Any Badger likely remembers their tour of the school, if they had one. Despite all of the marketing and hype, tour guides always readily admitted what they believed to be the school’s only flaw: There was no movie theater within walking distance.
And yet, despite the frequency of this complaint, it failed to acknowledge the deeper truth. Between Memorial Union and now Union South, as well as independent film showings around the campus area and the Wisconsin Film Festival, the campus area does offer the occasional opportunity to catch a flick worth watching.
But for Mike King and Tom Yoshikami, curators of the Madison Museum of Contemporary Art’s Spotlight Cinema Series, the offerings are not enough.
What the campus still lacks, according to them, is the chance to see lesser-known independent and art house films on a consistent basis. Although it might be after a film is out of theaters, the unions allow people to see the “Black Swan”s or “Iron Man 2″s of the cinematic world eventually. Catching the Sundance selection everyone’s been talking about or a film getting attention at the Wisconsin Film Festival, for example, proves far more difficult.
As King put it, “Over the past few years, many local art house theaters have closed, which meant that many of the best new films weren’t screening theatrically in Madison at all.”
Entering this dwindling art house film scene is the MMoCA’s Spotlight Cinema series. Their current lineup, spanning the semester, features a five-film collection of documentaries and independent films on a variety of topics. Instead of being thematically unified, they simply try to bring into the public spotlight worthwhile and original films from around the world.
“We like putting together an eclectic lineup-films from different continents, and of different styles,” King said.
In doing so, they hope to revive the formally communal nature that lent itself to the viewing of art house films. The two also try to bring films from their favorite directors to Madison, often before their release in other parts of the United States.
The series’ selections prove this claim true. One film, “We Need to Talk About Kevin,” isn’t even showing in New York until December. Another, “Corpo Celeste,” isn’t slated to show anywhere until 2012.
The first film, “The Interrupters,” ran last Thursday. It follows the lives of three reformed gang members from Chicago’s South Side, re-entering the community and desperately trying to positively impact its residents and stop the violence that has plagued the neighborhood for decades. Gritty and haunting, “The Interrupters” is much like the gang violence it portrays in that it takes absolutely no prisoners.
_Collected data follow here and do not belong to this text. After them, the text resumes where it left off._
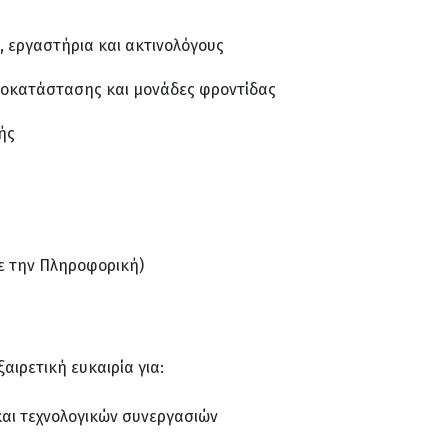
α, εργαστήρια και ακτινολόγους
αποκατάστασης και μονάδες φροντίδας
ής
με την Πληροφορική)
ιρετική ευκαιρία για:
και τεχνολογικών συνεργασιών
It is also the embodiment of the crossroads the Spotlight series tries to find: “The Interrupters” was a Sundance selection and an excellently shot documentary. In addition, it tells the tale of people not too far from Madison, with footage of lives many Madison residents have heard about but never seen. As King put it, “There was palpable tension in the room … that you would never get at home.”
The Spotlight Cinema tries to tap into and amplify the art cinema undercurrent running through Madison. All of the films have been well received both by critics and audiences, and the venue and quality of the films make the $7 charge well worth it. Large enough to seat a respectable audience, but small enough to make the viewing personal, MMoCA’s Lecture Hall is the perfect venue for the kinds of films being featured. King agreed, “We couldn’t think of a better place for this.”
Perhaps there is no major movie theater in the nearby campus area, but there’s no doubt that a sizable piece of the student body would rather see an independent film with John C. Reilly than the next installment of the “Twilight” saga. Running intermittently on Thursdays at 7 p.m., “Spotlight is a chance to step away from your Netflix queue and have a communal experience with great art cinema.”